Подчеркну еще раз, что Данте был в высшей степени прав, когда среди исторических лиц поместил пусть одного человека, которого даже сам он считал, наверное, лишь литературным героем. Так снимается обвинение в том, что он отправлял людей в ад по мелочным и личным причинам. Мы вынуждены вспомнить, что ад — не место, но состояние; что Данте даровал и блаженство, и гибель не только тем, кто жил на свете, но и тем, кого породило воображение; что думать об аде, а то и ощущать его можно, хоть он и состояние, — лишь в чувственных образах; и, наконец, что воскресение плоти значит больше, чем нам кажется. Но такие мысли приходят, когда прочитаешь поэму не один раз; радоваться ей при первом чтении можно и без них.

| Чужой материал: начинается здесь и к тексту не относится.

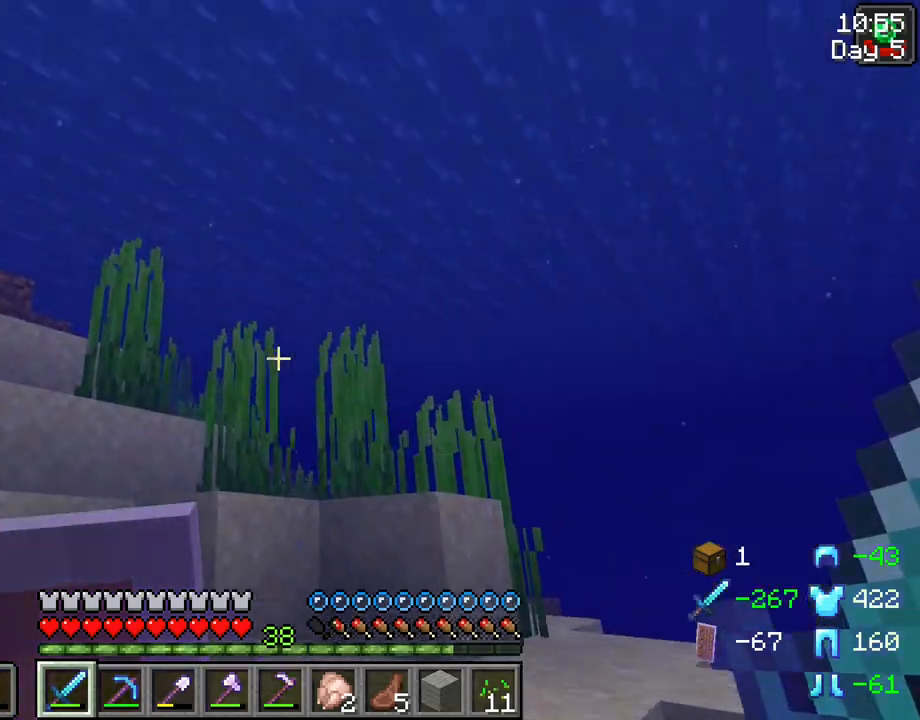
{"keys": ["w"], "mouse": [], "events": []}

Поэма создает у нас и ощущение единого мига, и ощущение целой жизни. Примерно это мы испытываем, когда очень любим человека. Вот первое, неповторимое мгновение, когда мы удивлены, поражены, даже испуганы (Ego Dominus tuus[258]); еш не забудешь и полностью не воспроизведешь, но оно лишится смысла, если не захватит нас целиком, не обретет глубины и умиротворения. Почти все стихи мы перерастаем, изживаем, как изживаем и перерастаем почти все страсти. Поэма Данте — одна из тех, до которой надеешься дорасти только к концу жизни.

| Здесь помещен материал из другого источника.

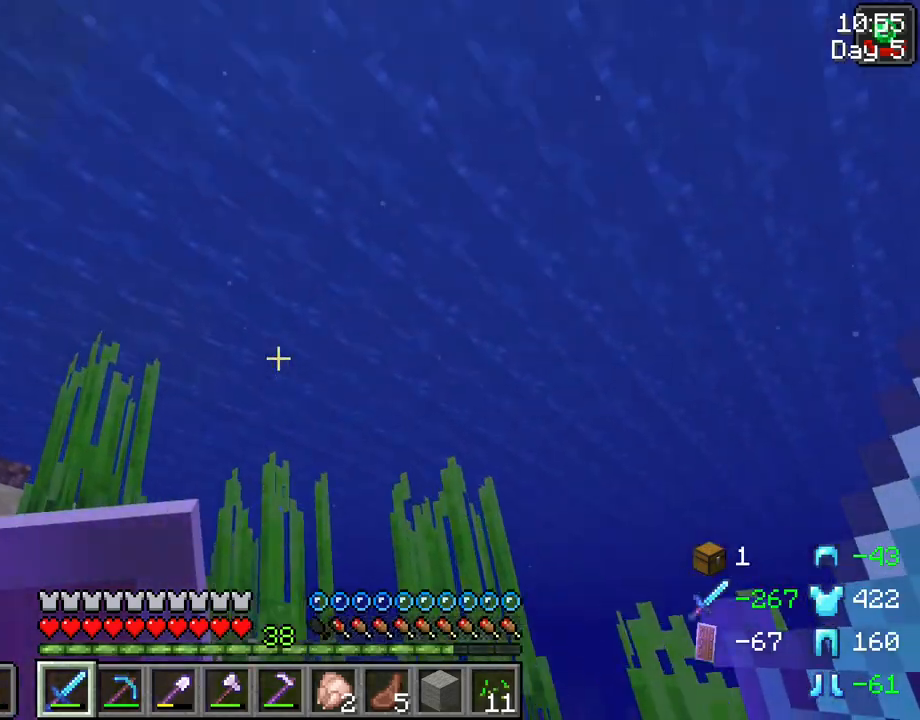
{"keys": ["w"], "mouse": [], "events": []}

Наверное, труднее всего читать в первый раз последнюю, XXXIV песнь. Видение Сатаны покажется жутким и нелепым, особенно если нам запал в память кудрявый демонический герой в поэме Мильтона; оно слишком похоже на фреску в Си- енне. Самую суть зла так же невозможно ограничить видом и местом, как и Дух Божий. Признаюсь, иногда мне кажется, что дьявол у Данте страдает, как всякий погибший человек, а я чувствую, что дух зла страдает иначе, и муки его надо иначе изображать. Скажу лишь, что никто не справился бы лучше с таким отвратительным делом; Данте сделал все, что мог. Английского читателя покоробит, что Кассий и Брут, благородный Брут, — там же, где Иуда, ибо мы привыкли к шекспировским Бруту и Кассию[259]. Но если верно то, что я сказал об Улиссе, Данте был прав и здесь. Если же вы не сможете читать последнюю песнь, прошу вас об одном — подождите, пока вы не прочитаете последнюю песнь "Рая" (выше которой, на мой взгляд, поэзия еще не поднималась и подняться не может) и не сживетесь с ней. Там Данте восполняет с лихвой любые недостатки XXXIV песни "Ада". А может быть, читая "Ад" впервые, пропустите ее и вернетесь к началу песни III:
Per те si va nella citta dolente;
per me si va nell' eterno dolore;
per me si va tre la perduta gente;
Giustizia mosse il mio alto Fattore;
fecemi la divina Potestate,
la somma Sapienza e il primo Amore.
Я увожу к отверженным селеньям;
Я увожу сквозь вековечный стон,
Я увожу к погибшим поколеньям.
Был правдою мой зодчий вдохновлен:
Я высшей силой, полнотой всезнанья
И первою любовью сотворен.
II
"Чистилище" и "Рай"
Желающий усовершенствоваться в науке и, быть может, искусстве писания стихов, уже успел заключить из чтения "Ада", что величайшую поэзию можно создавать с величайшей экономией слов и величайшей скупостью в употреблении метафор, сравнений, словесных красот и изящных оборотов. Когда я утверждаю, что у Данте можно гораздо больше научиться, как создавать поэзию, нежели у любого английского поэта, я совсем не имею в виду, что манера письма Данте — самая наилучшая или что Данте таким образом более велик, чем Шекспир и вообще любой английский поэт. Попытаюсь выразить свою мысль другими словами, сказав, что Данте может нанести гораздо меньше вреда любому начинающему поэту, чем Шекспир. Большинство английских поэтов неподражаемы в том смысле, в каком Данте таковым не является. Попробуйте подражать Шекспиру, и вы получите серию стильных, сильных и энергичных искажений общепринятого языка. Язык каждого великого английского поэта — его собственный язык; язык Данте — это общепринятый язык, доведенный до совершенства. В каком-то смысле он более приземленный, нежели у Драйдена и Поупа. Если вы попытаетесь идти путем Данте не обладая талантом, вы в худшем случае окажетесь плоски и бескрылы; если же, не обладая талантом, вы попытаетесь подражать Шекспиру или Поупу, то будете просто выглядеть дураком.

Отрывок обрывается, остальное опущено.